On Tuesday, July 20, 2004, 10:59:27 AM, Marc Kool wrote: (David Hooton wrote:)
However SURBL's in general don't use subdomains, I've just run a test on my personal SURBL and SpamCopURI doesn't currently look at subdomains. I suspect because of the requirement for a lookup per domain level which would obviously both make things inefficient and also leave room for a denial of service.
Hmmm. I am afraid that spammers will abuse this property of SpamCopURI.
Actually the design decision to reduce subdomains to base domains was made to eliminate the abuse by spammers of using randomized subdomains....
Since AOL, ATT, MSN, or other legitimate ISPs and their subdomains are not often professional spammer destinations, it seemed more important to catch the deliberate randomizers. It looks like that may be less so for sex sites.
This is what I stated in the original proposal: let's make a SURBL list for adult-related URI's, not necessarily spammers. I know that SURBL is meant to fight spam, but it is relatively easy to extend with functionality to ban emails that refer to adult sites, that I think SURBL is the place to do it instead of creating a new mechanism in SA.
I agree about some of the value in this, certainly for squid use. I can think of a few different ways to proceed:
1. Discard all subdomains: probably too drastic for squid use since some legitimate sites could be lost, but probably appropriate for SURBL use.
2. Fold subdomains to registrar domains: creates too many false positives (at least for SURBL use) of sites hosted on otherwise legitimate hosting providers like att.net, etc. Would also break some squid matches.
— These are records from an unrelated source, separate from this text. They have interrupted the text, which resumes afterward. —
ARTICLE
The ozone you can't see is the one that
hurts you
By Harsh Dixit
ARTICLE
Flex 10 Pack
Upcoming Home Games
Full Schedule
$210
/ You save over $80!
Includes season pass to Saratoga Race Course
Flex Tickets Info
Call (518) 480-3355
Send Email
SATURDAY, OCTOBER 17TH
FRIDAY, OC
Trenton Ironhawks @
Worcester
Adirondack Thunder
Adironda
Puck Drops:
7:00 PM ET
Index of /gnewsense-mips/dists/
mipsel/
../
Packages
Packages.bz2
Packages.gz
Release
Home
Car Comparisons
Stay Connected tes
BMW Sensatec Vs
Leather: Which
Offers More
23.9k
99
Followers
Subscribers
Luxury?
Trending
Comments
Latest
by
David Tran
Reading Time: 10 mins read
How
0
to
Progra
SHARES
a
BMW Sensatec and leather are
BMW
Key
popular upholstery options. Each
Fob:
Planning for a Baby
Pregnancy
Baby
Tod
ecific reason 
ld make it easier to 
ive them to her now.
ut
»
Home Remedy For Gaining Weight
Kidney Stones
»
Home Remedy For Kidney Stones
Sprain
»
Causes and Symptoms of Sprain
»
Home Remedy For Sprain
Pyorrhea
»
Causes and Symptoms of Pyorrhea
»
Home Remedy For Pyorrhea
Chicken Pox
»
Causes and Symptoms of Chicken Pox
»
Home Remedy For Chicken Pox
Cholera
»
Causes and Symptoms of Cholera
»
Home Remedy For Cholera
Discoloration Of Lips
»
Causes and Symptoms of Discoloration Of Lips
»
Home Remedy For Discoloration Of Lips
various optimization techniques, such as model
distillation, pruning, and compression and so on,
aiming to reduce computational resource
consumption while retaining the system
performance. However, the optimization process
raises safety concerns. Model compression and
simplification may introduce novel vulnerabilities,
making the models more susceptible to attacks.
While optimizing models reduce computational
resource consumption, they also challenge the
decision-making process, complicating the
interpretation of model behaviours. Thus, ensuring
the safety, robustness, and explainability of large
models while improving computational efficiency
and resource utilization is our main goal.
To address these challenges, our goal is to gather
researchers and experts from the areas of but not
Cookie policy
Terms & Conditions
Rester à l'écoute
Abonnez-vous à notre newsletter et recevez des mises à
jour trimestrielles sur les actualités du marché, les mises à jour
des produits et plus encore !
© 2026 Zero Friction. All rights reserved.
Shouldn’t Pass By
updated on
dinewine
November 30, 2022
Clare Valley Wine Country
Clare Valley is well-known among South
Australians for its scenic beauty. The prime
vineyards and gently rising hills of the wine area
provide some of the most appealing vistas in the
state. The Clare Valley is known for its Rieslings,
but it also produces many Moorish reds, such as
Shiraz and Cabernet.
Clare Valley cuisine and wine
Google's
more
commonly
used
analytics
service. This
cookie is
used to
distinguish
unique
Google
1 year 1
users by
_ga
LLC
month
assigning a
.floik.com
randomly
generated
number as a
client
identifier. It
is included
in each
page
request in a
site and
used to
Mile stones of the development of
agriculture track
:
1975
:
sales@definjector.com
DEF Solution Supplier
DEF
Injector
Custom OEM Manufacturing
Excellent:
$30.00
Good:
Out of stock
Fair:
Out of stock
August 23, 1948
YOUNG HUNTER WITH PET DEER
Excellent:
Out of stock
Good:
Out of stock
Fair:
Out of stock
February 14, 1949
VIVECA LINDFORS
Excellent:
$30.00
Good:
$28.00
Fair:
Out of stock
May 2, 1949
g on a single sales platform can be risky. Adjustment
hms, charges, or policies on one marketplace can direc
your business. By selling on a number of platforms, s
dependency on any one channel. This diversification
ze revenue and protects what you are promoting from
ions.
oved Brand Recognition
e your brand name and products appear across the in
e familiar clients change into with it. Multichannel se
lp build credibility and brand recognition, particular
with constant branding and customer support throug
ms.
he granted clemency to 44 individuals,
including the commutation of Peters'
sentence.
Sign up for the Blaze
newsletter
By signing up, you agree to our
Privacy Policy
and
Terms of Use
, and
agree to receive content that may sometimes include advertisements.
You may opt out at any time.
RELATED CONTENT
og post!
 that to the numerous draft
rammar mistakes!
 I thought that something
3. Include the subdomains (the fully qualified-domain names) in the list as they appear in the data: this will prevent the registrar domains (like att.net) from matching in SURBLs, and it's also faithful to the original data, which can be a good thing in general and is probably preferable for squid use.
The main problem is that most code for using SURBLs on the client (mail server) side try to reduce the subdomains down to base domains. So they will tend not to match deliberately included subdomains. That can be an ok thing for SURBLs. Essentially it tells SURBLs to ignore the subdomains. If we wanted SURBLs to actually match these spam sites we'd check the full subdomains.
For Squid use #3 is probably the desirable since it best captures the original data.
So #3 would probably get the best results for both squid and SURBLs (by side effect of not matching the registrar domains). It's probably the best compromise under the current designed uses of both squid and SURBLs.
Comments?
Jeff C.